I have just superficially read your paper, and it seems to me that there 
are two problems or tasks:

(1)  Finding the most natural syntax for dealing with undefinedness.
(2)  Finding the most natural semantics for such "natural" syntax.

It is tempting to say, that these tasks are a bit contradictory :-).

>From the (1)'s point of view (ignoring any semantics issues for the 
moment), I agree that having things like "=~" seems to be an improvement, 
since it at least provides a kind of a "warning" to anyone who is dealing 
with formulas like "x/x = 1".
>From this "user's point of view", it feels much easier to read the formula 

"x/x =~ 1 - 0/x" , being advised by "=~" that "there is a catch",

than to read the Mizar theorem

"x/x = 1 - 0/x" , wondering "What the Hell is happening here??", and being

answered: "So they did not teach you that 0/0 = 0 ?" :-).

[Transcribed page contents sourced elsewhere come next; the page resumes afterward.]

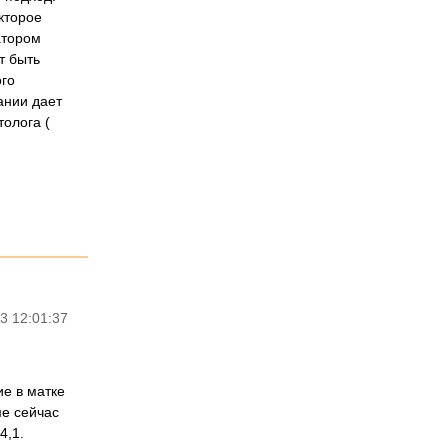
кторое
атором
т быть
ого
ании дает
олога (
3 12:01:37
ие в матке
ме сейчас
4,1.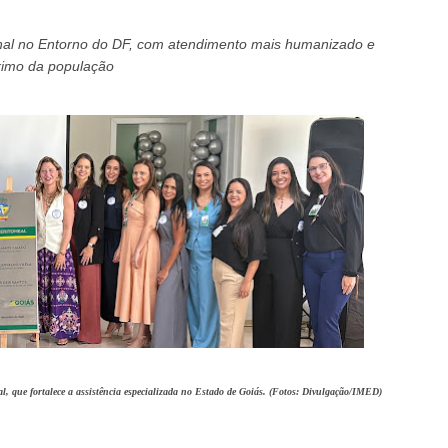
nal no Entorno do DF, com atendimento mais humanizado e
ximo da população
al, que fortalece a assistência especializada no Estado de Goiás. (Fotos: Divulgação/IMED)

Freek wrote earlier that he hates such "accidental" theorems, which seems 
to be the proper name for that. Such defaults lead to all kinds of 
"clever hacks", which make the text incomprehensible to anyone below the 
level of High Initiate.

In the purely syntactical sense, this "warning" approach for 
"possibly undefined" terms could even be used more widely - one could imagine 
e.g. some syntactic conventions for "possibly empty" types, etc. 

It is for exactly the same reason, that I do not like the "default" value  
of predicates on undefined terms in your approach. E.g. 

"x/y = 1 implies x = y"

is just simply true in your system, leading to the same kind of confusion 
as the Mizar "0/0 = 0" default above. But it is the only default you 
propose, while Mizar allows (and uses) many ad hoc defaults of this kind.

Perhaps it would suffice to mend it with some additional syntactic sugar.  
>From this syntactical point of view, the thing that we want to have 
marked is the smallest undefined subterm. 
Such detailed marking reminds me a bit of using explicit retracting 
operators in the "partiality via subtypes" approach.

I think (2) (i.e. getting "natural" semantics) is the big problem (prof. 
Goguen in http://www.cs.ucsd.edu/users/goguen/pps/ftp97.ps cites Rolling 
Stones' "I can't get no satisfaction" :-).

Being no expert, I believe that this has both the "rational" side - more 
options come to mind than in the classical Tarski's approach, and also 
some more "irrational" side - I do not know why, but it seems to me that 
many "normal" mathematicians are generally distracted from working inside 
"nonstandard" formalisms, be it nonstandard set theory, constructive 
logic, type theory, or just nonstandard analysis.


Best regards,
Josef Urban